*OPDRACHT 1*. Vertaal deze zin uit het tekstfragment over de stemming in de raad naar het Engels: "De voorzitter stelt vast of het aantal leden in de vergaderzaal overeenstemt met het aantal leden dat de presentielijst getekend heeft."

Artikel 27. Stemming; procedure hoofdelijke stemming
Alvorens tot een stemming over te gaan nemen de leden van de raad hun plaats in de vergaderzaal in. De voorzitter stelt vast of het aantal leden in de vergaderzaal overeenstemt met het aantal leden dat de presentielijst getekend heeft. Een lid dat de presentielijst bij aankomst in de vergaderzaal niet heeft getekend, wordt in de gelegenheid gesteld deze te tekenen alvorens de stemming een aanvang neemt. Het niet tekenen van de presentielijst heft de wettelijke plicht tot deelname aan de stemming op de grond van artikel 32 lid 2 van de Gemeentewet niet op.

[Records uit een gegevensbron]
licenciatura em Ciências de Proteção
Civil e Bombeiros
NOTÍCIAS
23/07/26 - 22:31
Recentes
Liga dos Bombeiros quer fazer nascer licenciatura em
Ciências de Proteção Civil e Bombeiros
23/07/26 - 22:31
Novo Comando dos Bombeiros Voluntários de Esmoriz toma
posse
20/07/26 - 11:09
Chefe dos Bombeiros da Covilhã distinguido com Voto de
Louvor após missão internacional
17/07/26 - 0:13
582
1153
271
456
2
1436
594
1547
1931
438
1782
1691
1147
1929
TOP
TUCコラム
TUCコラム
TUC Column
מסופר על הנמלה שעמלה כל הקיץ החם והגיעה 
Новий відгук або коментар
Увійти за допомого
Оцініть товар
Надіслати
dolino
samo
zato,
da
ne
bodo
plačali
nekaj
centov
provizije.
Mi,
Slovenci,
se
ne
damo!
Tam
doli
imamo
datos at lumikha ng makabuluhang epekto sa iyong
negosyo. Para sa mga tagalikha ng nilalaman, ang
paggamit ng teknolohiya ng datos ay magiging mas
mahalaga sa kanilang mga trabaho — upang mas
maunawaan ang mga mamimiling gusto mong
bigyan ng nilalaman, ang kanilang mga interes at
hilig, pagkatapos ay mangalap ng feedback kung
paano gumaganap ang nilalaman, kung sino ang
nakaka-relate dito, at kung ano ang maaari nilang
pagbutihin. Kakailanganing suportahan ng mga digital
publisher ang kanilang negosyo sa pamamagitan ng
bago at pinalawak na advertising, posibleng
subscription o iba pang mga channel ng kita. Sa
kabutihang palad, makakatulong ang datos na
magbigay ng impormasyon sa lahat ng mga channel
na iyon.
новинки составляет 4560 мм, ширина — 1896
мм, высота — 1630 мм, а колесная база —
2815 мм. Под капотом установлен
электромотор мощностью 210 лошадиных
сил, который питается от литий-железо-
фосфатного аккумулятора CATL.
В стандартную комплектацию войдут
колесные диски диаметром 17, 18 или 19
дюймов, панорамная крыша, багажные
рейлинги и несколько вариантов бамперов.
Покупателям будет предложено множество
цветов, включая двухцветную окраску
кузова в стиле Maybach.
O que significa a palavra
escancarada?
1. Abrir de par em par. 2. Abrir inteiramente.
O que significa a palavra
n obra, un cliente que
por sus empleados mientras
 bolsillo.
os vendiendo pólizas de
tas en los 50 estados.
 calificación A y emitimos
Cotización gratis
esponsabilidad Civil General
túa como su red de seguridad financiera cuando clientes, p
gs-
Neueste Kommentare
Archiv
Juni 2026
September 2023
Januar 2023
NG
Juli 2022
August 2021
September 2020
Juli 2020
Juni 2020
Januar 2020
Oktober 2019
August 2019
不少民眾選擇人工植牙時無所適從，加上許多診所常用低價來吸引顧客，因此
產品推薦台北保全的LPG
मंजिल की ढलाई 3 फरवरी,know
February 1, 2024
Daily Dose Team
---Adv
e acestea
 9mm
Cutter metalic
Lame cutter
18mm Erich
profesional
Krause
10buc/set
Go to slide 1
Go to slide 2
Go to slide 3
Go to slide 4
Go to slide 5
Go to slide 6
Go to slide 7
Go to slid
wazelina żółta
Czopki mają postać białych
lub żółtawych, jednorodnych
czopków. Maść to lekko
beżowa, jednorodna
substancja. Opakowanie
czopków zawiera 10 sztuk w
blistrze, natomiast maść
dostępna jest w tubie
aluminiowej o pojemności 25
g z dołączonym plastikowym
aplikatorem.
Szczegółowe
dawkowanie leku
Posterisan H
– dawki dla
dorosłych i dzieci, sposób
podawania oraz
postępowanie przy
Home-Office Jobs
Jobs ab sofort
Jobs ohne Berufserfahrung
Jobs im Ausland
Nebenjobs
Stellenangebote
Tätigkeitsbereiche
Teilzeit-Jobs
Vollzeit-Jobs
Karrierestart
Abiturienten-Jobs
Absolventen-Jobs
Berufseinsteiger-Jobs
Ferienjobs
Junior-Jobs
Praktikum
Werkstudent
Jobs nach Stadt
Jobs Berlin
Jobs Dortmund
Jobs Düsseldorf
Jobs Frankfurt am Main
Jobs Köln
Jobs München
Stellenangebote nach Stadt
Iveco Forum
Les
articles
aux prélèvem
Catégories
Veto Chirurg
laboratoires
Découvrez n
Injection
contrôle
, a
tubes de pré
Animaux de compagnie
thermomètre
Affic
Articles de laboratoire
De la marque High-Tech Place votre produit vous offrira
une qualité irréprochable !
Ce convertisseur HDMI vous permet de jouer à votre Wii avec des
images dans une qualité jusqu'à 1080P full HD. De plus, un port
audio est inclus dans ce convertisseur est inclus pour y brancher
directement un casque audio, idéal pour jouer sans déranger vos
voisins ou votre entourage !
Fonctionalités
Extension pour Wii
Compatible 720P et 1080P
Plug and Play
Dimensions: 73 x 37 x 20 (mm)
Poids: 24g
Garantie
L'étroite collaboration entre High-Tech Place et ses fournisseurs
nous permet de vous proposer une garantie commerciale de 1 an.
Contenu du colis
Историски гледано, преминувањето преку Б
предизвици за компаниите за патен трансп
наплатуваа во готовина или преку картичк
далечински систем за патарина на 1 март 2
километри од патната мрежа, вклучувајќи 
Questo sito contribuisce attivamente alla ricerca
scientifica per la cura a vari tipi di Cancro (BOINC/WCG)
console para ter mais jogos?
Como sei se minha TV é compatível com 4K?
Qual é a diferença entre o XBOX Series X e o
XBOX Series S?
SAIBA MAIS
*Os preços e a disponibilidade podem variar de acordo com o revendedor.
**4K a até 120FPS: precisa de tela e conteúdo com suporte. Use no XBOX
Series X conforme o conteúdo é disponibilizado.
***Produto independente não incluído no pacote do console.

*OPDRACHT 2*. Geef de regels van de records vanaf het begin tot en met de regel met "1. Abrir de" weer als een JSON-lijst van strings, met één string per regel en zonder lege regels.

*OPLOSSING 1*. The chair determines whether the number of members in the meeting room matches the number of members who have signed the attendance list.

*OPLOSSING 2*.
[
  "licenciatura em Ciências de Proteção",
  "Civil e Bombeiros",
  "NOTÍCIAS",
  "23/07/26 - 22:31",
  "Recentes",
  "Liga dos Bombeiros quer fazer nascer licenciatura em",
  "Ciências de Proteção Civil e Bombeiros",
  "23/07/26 - 22:31",
  "Novo Comando dos Bombeiros Voluntários de Esmoriz toma",
  "posse",
  "20/07/26 - 11:09",
  "Chefe dos Bombeiros da Covilhã distinguido com Voto de",
  "Louvor após missão internacional",
  "17/07/26 - 0:13",
  "582",
  "1153",
  "271",
  "456",
  "2",
  "1436",
  "594",
  "1547",
  "1931",
  "438",
  "1782",
  "1691",
  "1147",
  "1929",
  "TOP",
  "TUCコラム",
  "TUCコラム",
  "TUC Column",
  "מסופר על הנמלה שעמלה כל הקיץ החם והגיעה ",
  "Новий відгук або коментар",
  "Увійти за допомого",
  "Оцініть товар",
  "Надіслати",
  "dolino",
  "samo",
  "zato,",
  "da",
  "ne",
  "bodo",
  "plačali",
  "nekaj",
  "centov",
  "provizije.",
  "Mi,",
  "Slovenci,",
  "se",
  "ne",
  "damo!",
  "Tam",
  "doli",
  "imamo",
  "datos at lumikha ng makabuluhang epekto sa iyong",
  "negosyo. Para sa mga tagalikha ng nilalaman, ang",
  "paggamit ng teknolohiya ng datos ay magiging mas",
  "mahalaga sa kanilang mga trabaho — upang mas",
  "maunawaan ang mga mamimiling gusto mong",
  "bigyan ng nilalaman, ang kanilang mga interes at",
  "hilig, pagkatapos ay mangalap ng feedback kung",
  "paano gumaganap ang nilalaman, kung sino ang",
  "nakaka-relate dito, at kung ano ang maaari nilang",
  "pagbutihin. Kakailanganing suportahan ng mga digital",
  "publisher ang kanilang negosyo sa pamamagitan ng",
  "bago at pinalawak na advertising, posibleng",
  "subscription o iba pang mga channel ng kita. Sa",
  "kabutihang palad, makakatulong ang datos na",
  "magbigay ng impormasyon sa lahat ng mga channel",
  "na iyon.",
  "новинки составляет 4560 мм, ширина — 1896",
  "мм, высота — 1630 мм, а колесная база —",
  "2815 мм. Под капотом установлен",
  "электромотор мощностью 210 лошадиных",
  "сил, который питается от литий-железо-",
  "фосфатного аккумулятора CATL.",
  "В стандартную комплектацию войдут",
  "колесные диски диаметром 17, 18 или 19",
  "дюймов, панорамная крыша, багажные",
  "рейлинги и несколько вариантов бамперов.",
  "Покупателям будет предложено множество",
  "цветов, включая двухцветную окраску",
  "кузова в стиле Maybach.",
  "O que significa a palavra",
  "escancarada?",
  "1. Abrir de par em par. 2. Abrir inteiramente."
]